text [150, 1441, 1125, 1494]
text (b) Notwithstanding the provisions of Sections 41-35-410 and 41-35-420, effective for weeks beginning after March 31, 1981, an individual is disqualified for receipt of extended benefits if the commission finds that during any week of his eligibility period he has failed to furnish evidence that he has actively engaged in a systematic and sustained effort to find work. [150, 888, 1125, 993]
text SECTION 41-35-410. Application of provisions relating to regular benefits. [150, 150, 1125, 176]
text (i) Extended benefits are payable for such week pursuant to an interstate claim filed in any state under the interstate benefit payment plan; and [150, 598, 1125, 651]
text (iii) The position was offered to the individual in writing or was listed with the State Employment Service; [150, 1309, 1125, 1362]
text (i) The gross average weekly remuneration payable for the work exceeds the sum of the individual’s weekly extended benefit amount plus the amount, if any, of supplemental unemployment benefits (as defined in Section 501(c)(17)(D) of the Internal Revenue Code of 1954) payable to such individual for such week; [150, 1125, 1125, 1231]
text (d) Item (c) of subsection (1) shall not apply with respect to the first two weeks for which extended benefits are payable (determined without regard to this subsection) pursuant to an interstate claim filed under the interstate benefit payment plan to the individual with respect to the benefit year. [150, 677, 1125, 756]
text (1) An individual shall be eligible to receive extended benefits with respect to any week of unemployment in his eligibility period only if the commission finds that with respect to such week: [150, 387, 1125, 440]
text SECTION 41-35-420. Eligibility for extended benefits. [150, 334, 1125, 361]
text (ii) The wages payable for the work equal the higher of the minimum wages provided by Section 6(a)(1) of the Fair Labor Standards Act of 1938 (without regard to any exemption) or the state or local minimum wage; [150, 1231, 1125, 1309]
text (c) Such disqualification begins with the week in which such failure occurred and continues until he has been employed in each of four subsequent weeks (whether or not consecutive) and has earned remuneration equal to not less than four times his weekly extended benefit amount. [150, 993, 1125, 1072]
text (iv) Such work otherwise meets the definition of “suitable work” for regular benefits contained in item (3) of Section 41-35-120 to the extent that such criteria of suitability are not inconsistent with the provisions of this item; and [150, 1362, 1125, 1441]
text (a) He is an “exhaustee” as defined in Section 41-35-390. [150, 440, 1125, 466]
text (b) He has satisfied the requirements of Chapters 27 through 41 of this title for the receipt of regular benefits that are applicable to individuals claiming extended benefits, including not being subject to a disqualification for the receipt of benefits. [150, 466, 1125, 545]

## TASK
Please copy out each line of the data in which the word "weeks" occurs.

## EXPECTED ANSWER
text (b) Notwithstanding the provisions of Sections 41-35-410 and 41-35-420, effective for weeks beginning after March 31, 1981, an individual is disqualified for receipt of extended benefits if the commission finds that during any week of his eligibility period he has failed to furnish evidence that he has actively engaged in a systematic and sustained effort to find work. [150, 888, 1125, 993]
text (d) Item (c) of subsection (1) shall not apply with respect to the first two weeks for which extended benefits are payable (determined without regard to this subsection) pursuant to an interstate claim filed under the interstate benefit payment plan to the individual with respect to the benefit year. [150, 677, 1125, 756]
text (c) Such disqualification begins with the week in which such failure occurred and continues until he has been employed in each of four subsequent weeks (whether or not consecutive) and has earned remuneration equal to not less than four times his weekly extended benefit amount. [150, 993, 1125, 1072]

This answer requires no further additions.